This Shabbat is also a little-known holiday called Tu B’Shevat (the 15th of the month of Shevat). The Mishna (Rosh Hashanah 1:1) says that Tu B’Shevat is the Rosh Hashanah (New Year) for Trees. This means that Tu B’Shevat is the halachic cut-off date for delineating between one year’s fruits and the next. In honor of the significance of this holiday and its connection to trees we will explore two Hebrew words which mean tree: “eitz” and “ilan”.
We might be familiar with the word eitz and its various forms from the Bible: eitz ha’daat (the Tree of Knowledge), eitz ha’Chaim (the Tree of Life), atzei Shittim (Shittim wood), atzei Levanah (Lebanon wood), and the like. There is, however, another word for tree: ilan. We have already shown over and over again that no two words in the Hebrew language mean exactly the same. So then why are there two words for “tree” and what is the difference between those two words?
Rabbi Shlomo Pappenheim of Breslau (1740-1814) writes that the word eitz is related to the Hebrew word atzum (strong) and etzem (bone), as it denotes the strength and durability of a tree (as opposed to other, flimsy forms of flora, like grass).

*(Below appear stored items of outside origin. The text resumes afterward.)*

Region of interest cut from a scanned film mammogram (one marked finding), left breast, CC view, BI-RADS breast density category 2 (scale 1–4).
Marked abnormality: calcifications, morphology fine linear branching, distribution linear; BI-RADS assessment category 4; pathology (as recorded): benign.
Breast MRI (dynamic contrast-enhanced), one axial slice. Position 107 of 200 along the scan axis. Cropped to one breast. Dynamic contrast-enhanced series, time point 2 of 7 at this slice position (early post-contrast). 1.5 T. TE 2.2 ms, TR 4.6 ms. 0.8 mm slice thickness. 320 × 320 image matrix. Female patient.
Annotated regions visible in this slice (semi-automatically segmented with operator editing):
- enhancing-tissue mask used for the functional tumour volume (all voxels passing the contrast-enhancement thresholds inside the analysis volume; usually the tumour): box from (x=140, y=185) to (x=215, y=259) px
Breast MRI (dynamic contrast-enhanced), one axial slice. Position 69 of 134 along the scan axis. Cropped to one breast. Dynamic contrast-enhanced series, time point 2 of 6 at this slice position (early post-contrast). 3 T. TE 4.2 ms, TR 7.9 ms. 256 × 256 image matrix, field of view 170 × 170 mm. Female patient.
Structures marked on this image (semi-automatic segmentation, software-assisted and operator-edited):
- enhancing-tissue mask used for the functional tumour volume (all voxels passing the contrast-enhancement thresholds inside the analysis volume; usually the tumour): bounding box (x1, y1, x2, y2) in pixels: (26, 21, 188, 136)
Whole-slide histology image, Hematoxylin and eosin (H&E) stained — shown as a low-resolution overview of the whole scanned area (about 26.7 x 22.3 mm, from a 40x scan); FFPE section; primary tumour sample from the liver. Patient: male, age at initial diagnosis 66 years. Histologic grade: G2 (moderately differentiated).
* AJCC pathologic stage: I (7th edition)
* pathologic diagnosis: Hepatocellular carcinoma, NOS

The attentive reader might notice that while the word eitz appears countless times in the Bible, the word ilan does not. Rather, the word ilan appears only once in the Bible (Daniel 4:7) and a similar word — ilana (which also means tree) — appears several times in the fourth chapter of Daniel (verses 8, 11, 17, 20, and 23). That chapter, like most of the book of Daniel, is actually written in Aramaic, not in Hebrew. This would suggest that eitz is a Hebrew word, while ilan(a) is an Aramaic word. The latter word constantly appears in the Mishna and other rabbinic writings, leading us to ask why the Sages of the Mishna preferred to use the Aramaic word for tree, instead of the Hebrew one.
To resolve these difficulties, Rabbi Chaim Hirschensohn (1857-1935) explains that while Biblical Hebrew uses the word eitz to mean both a tree and its wood, the Rabbis decided to differentiate between living trees and cut wood by using two different words. To that effect, they took the Aramaic word ilana found in the Bible to mean a living tree, Hebraized it to coin the word ilan, and adopted that neologism as the new word for a live tree. Concomitantly, they narrowed the definition of the Hebrew word eitz to refer only to wood. The advantage of this new linguistic policy was that the Rabbis now had a convenient way of differentiating between a live tree and wood with a simple change in word.
Rabbi Betzalel Stern (1911-1988), the author of Responsa Be’tzel Ha’chachma,wasonce asked whether the traditional formulation of blessings and prayers were phrased according to the grammar and usage of Biblical Hebrew or of Rabbinic Hebrew. He answered this question by citing the Mishna (Berachot 6:1) which rules, “On the fruits of an ilan one blesses borei pri ha’eitz (“He who creates the fruit of the eitz”).” Rabbi Stern explained that although the word for tree in the spoken vernacular was the Aramaic-based ilan, the Mishna nonetheless chose to use the word eitz in the wording of the blessing before eating fruits. To him, this clearly demonstrates that the Rabbis preferred Biblical Hebrew to their own form of Hebrew when deciding on the exact phraseology of blessings.